● Problem statement:
Set every record down again exactly. Do not carry over the pictures.

[Pose estimation data]
-.-.-
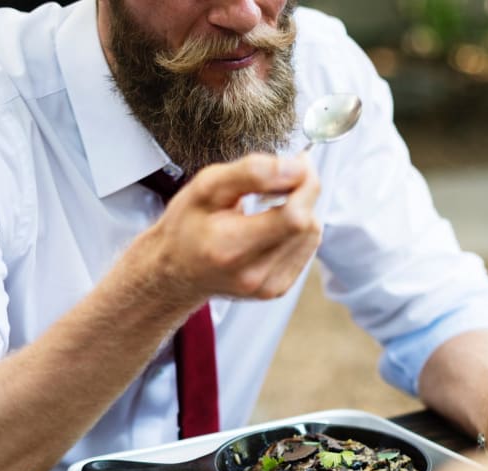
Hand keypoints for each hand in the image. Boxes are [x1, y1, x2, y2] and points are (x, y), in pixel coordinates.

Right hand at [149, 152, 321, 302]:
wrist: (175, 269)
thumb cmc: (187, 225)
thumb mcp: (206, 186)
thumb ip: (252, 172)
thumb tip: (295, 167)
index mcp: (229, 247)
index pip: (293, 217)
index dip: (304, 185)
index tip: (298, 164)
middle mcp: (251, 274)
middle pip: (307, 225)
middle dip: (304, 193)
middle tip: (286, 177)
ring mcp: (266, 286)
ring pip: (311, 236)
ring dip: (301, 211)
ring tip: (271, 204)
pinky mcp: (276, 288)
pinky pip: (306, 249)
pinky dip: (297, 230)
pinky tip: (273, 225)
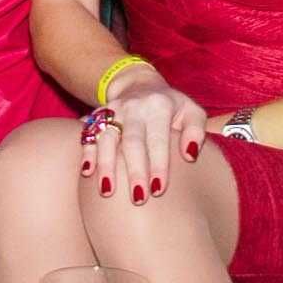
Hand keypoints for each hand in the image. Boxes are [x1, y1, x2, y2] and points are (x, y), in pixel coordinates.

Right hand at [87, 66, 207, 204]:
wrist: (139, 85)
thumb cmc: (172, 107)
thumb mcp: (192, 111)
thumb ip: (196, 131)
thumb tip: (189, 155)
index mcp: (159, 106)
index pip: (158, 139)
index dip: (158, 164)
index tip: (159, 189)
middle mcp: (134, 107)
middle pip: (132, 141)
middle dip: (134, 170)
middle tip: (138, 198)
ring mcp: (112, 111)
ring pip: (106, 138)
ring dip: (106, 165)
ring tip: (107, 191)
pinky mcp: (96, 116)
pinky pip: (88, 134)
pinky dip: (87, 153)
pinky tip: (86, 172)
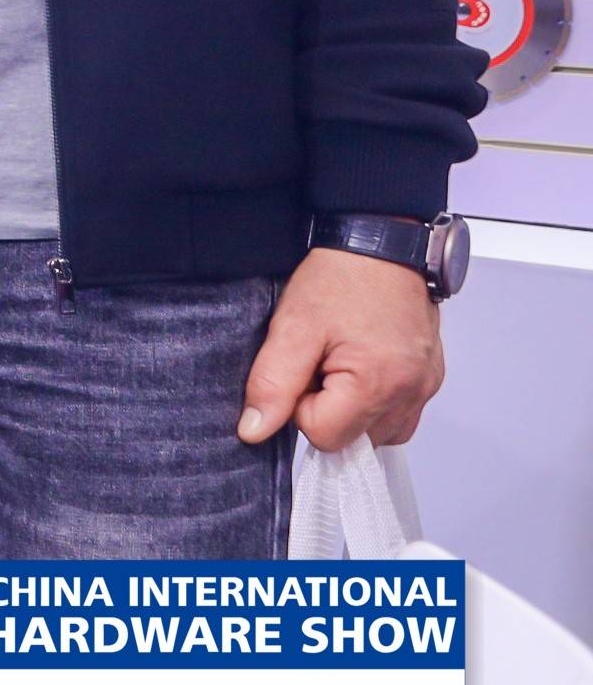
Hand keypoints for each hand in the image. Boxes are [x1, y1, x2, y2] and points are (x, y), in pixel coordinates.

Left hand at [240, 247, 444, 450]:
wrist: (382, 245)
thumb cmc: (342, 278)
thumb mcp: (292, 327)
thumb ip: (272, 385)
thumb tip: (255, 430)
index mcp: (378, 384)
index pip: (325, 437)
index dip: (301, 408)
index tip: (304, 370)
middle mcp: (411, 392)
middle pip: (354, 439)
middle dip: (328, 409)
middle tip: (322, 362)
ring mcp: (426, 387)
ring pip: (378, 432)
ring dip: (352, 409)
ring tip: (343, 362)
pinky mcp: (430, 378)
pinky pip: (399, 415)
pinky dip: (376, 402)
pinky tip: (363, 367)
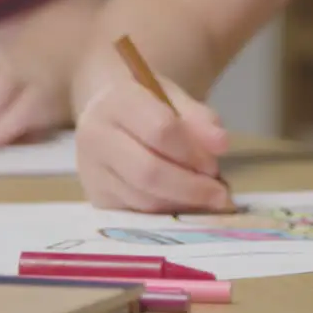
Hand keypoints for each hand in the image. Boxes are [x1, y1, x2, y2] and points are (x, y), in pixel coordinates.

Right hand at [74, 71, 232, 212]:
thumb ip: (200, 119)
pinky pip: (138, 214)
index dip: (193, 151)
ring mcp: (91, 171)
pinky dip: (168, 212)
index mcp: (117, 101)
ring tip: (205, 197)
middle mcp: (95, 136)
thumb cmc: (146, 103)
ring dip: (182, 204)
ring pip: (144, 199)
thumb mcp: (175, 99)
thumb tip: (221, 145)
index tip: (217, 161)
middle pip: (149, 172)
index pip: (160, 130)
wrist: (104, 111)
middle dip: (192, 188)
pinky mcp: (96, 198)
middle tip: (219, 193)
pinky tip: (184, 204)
-.-.-
● Exercise solution:
Hand keypoints for each hand in the image. Boxes are [x1, y1, x2, y2] and points are (x, y), in pixel coordinates.

Right hand at [149, 152, 321, 302]:
wrist: (175, 269)
thumb cmc: (187, 225)
thumb mcp: (206, 186)
thumb ip: (252, 172)
thumb tip: (295, 167)
index mcp: (229, 247)
index pip: (293, 217)
index dip: (304, 185)
index tip: (298, 164)
middle mcp: (251, 274)
middle pip: (307, 225)
middle dip: (304, 193)
middle tip: (286, 177)
ring mcp: (266, 286)
ring pip: (311, 236)
ring dip: (301, 211)
ring tip: (271, 204)
pinky mcp: (276, 288)
pinky pip: (306, 249)
pinky dip: (297, 230)
pinky tip: (273, 225)
Hand keypoints for each hand in the image. Boxes are [x1, y1, x2, y2] and points are (x, y), in pixel coordinates.

Right hand at [87, 66, 207, 204]:
wrist: (139, 85)
thumb cmc: (172, 107)
thumb mcp: (192, 111)
thumb ip: (196, 131)
thumb tip: (189, 155)
index mcp: (159, 106)
index pip: (158, 139)
index dip: (158, 164)
index tip: (159, 189)
middle mcp: (134, 107)
middle pip: (132, 141)
middle dip: (134, 170)
middle tip: (138, 198)
ring mcp: (112, 111)
ring pip: (106, 138)
ring dip: (106, 165)
ring tip: (107, 191)
pinky mcp: (96, 116)
pinky pip: (88, 134)
pinky dip: (87, 153)
pinky tip: (86, 172)
Hand keypoints for each hand in the image. Boxes are [x1, y1, x2, y2] and points are (x, y), in pixel coordinates.

Left hand at [240, 247, 444, 450]:
wrist: (382, 245)
thumb cmc: (342, 278)
thumb mcp: (292, 327)
thumb ip: (272, 385)
thumb tip: (255, 430)
index mcp: (378, 384)
index pip: (325, 437)
index dip: (301, 408)
index tip: (304, 370)
middle mcp: (411, 392)
middle pip: (354, 439)
middle dip: (328, 409)
middle tip: (322, 362)
ring mcp: (426, 387)
ring pip: (378, 432)
ring dip: (352, 409)
ring tip: (343, 362)
pinky mcp: (430, 378)
pinky pip: (399, 415)
pinky dip: (376, 402)
pinky tip: (363, 367)
Hand keypoints for each hand in the image. Boxes are [x1, y1, x2, y2] and points are (x, y), in pixel coordinates.

Right hand at [74, 71, 232, 212]:
thumb ip: (200, 119)
pinky pip: (138, 214)
index dip: (193, 151)
ring mcp: (91, 171)
pinky dip: (168, 212)
index mcp: (117, 101)
ring tip: (205, 197)
middle mcp: (95, 136)
thumb cmc: (146, 103)
ring dip: (182, 204)
ring pip: (144, 199)
thumb mcp: (175, 99)
thumb tip: (221, 145)
index tip: (217, 161)
middle pip: (149, 172)
index pip: (160, 130)
wrist: (104, 111)
middle dip: (192, 188)
pinky mcp: (96, 198)
middle tip: (219, 193)
pinky tip: (184, 204)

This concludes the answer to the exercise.